From: optacon-l-bounce@xxxxxxxxxxxxx [mailto:optacon-l-bounce@xxxxxxxxxxxxx]
On Behalf Of Kaye Kipp
Sent: Thursday, March 08, 2007 8:54 AM
To: optacon-l@xxxxxxxxxxxxx
Subject: Re: reading books

Oh gee.  No fair  lol.

The first book I read with the Optacon was Go Ask Alice.

Kaye
----- Original Message -----
From: "Mary Ellen Earls" <meearls@xxxxxxx>
To: <optacon-l@xxxxxxxxxxxxx>
Sent: Thursday, March 08, 2007 5:53 AM
Subject: Re: reading books


> Well guess what the first book I read with the Optacon was? _HARRY _S.
> _TRUMAN by his daughter, Margaret Truman Daniel. That book was about as
> thick as a pocket size bible.
> I also read lots of biographies and have tons of print cookbooks because 
> not
> one talking reading machine can read fractions properly
> It was interesting when I first brought the optacon home from TSI, we were
> having a family party for my Mother's birthday. Mother asked me to bring 
> the
> optacon to the party and show it to my siblings. My Brother-in-law had 
> been
> a Lion and had seen a demonstration of the Optacon when it first came out 
> so
> he knew quite a bit more about it than the rest of the family. Anyway we 
> had
> birthday and them Mother asked my Brother, Dan to go get a book so I could
> read a passage.

# # # # #

*Given request*:
In the email thread, what was the first book Kaye read with the Optacon?

*Dataset excerpt*:
# # # # #

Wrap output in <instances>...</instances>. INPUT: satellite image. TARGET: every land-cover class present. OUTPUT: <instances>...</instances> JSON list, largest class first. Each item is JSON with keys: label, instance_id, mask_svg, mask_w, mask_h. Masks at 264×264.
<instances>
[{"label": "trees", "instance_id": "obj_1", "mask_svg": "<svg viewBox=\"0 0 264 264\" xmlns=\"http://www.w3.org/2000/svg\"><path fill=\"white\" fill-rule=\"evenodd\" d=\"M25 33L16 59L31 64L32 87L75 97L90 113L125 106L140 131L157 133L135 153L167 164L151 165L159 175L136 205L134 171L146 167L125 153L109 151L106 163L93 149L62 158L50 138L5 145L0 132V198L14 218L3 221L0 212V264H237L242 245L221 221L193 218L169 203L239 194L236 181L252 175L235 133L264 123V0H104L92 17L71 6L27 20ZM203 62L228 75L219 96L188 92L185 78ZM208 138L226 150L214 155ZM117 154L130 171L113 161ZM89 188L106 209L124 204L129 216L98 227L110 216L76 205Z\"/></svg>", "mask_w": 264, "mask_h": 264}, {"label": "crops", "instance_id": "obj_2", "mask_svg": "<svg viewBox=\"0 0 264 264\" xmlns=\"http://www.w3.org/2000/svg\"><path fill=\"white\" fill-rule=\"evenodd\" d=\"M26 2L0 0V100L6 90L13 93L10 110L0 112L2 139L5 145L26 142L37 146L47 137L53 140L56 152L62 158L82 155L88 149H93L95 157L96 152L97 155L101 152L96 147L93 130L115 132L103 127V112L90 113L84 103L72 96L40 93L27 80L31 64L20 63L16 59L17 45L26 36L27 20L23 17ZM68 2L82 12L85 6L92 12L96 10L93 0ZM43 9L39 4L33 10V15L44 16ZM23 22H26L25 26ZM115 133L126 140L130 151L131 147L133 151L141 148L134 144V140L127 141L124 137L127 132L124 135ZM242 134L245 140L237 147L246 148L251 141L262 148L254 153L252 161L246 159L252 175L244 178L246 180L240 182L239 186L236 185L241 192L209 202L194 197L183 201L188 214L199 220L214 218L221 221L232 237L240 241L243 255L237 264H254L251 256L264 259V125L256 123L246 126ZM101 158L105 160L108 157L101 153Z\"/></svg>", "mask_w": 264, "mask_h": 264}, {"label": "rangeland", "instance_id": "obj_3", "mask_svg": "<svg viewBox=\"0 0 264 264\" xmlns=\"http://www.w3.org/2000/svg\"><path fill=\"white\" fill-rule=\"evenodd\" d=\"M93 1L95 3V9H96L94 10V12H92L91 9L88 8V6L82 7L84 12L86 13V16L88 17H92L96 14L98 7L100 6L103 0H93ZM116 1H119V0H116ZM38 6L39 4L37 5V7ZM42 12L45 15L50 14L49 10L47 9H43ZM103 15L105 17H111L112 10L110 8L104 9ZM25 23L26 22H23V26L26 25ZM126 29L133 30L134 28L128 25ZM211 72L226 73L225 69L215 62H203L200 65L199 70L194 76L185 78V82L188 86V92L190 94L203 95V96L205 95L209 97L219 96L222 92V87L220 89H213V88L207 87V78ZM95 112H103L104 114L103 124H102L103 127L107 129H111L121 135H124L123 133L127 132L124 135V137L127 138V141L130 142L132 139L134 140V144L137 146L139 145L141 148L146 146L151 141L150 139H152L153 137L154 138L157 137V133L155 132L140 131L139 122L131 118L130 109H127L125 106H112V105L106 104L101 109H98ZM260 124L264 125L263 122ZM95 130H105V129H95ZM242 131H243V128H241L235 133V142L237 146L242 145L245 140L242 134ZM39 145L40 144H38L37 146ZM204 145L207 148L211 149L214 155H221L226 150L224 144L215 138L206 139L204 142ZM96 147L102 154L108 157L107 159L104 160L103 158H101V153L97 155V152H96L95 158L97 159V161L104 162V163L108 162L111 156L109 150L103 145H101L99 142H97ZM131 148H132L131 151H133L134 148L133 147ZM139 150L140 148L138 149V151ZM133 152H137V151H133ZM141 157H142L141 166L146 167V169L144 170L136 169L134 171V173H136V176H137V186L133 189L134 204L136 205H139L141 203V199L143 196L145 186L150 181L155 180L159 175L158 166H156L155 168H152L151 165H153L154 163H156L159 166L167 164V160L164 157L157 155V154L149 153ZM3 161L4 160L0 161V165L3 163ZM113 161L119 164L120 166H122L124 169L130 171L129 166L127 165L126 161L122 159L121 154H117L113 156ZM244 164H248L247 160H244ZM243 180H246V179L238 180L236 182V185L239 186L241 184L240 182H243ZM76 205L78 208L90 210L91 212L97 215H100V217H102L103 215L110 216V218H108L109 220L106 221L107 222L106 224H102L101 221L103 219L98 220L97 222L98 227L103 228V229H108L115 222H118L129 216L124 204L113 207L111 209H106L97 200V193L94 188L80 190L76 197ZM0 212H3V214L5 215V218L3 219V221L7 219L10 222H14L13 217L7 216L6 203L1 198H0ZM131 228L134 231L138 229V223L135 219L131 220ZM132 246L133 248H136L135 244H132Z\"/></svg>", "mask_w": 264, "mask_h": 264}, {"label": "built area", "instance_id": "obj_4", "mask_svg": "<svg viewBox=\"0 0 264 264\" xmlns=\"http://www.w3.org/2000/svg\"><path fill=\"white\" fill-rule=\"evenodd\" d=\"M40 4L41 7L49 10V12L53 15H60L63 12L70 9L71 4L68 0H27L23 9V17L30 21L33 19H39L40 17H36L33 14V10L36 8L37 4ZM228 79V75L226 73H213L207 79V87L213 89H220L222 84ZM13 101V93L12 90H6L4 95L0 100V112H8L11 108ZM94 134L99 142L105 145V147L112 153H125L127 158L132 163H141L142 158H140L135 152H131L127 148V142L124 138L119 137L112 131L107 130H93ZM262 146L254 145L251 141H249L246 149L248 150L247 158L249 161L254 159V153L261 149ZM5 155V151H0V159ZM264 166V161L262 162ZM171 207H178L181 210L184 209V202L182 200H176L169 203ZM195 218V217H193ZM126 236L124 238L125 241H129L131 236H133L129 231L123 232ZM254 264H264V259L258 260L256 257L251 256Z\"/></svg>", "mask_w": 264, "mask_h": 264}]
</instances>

# # # # #

*Answer to this problem*:
Go Ask Alice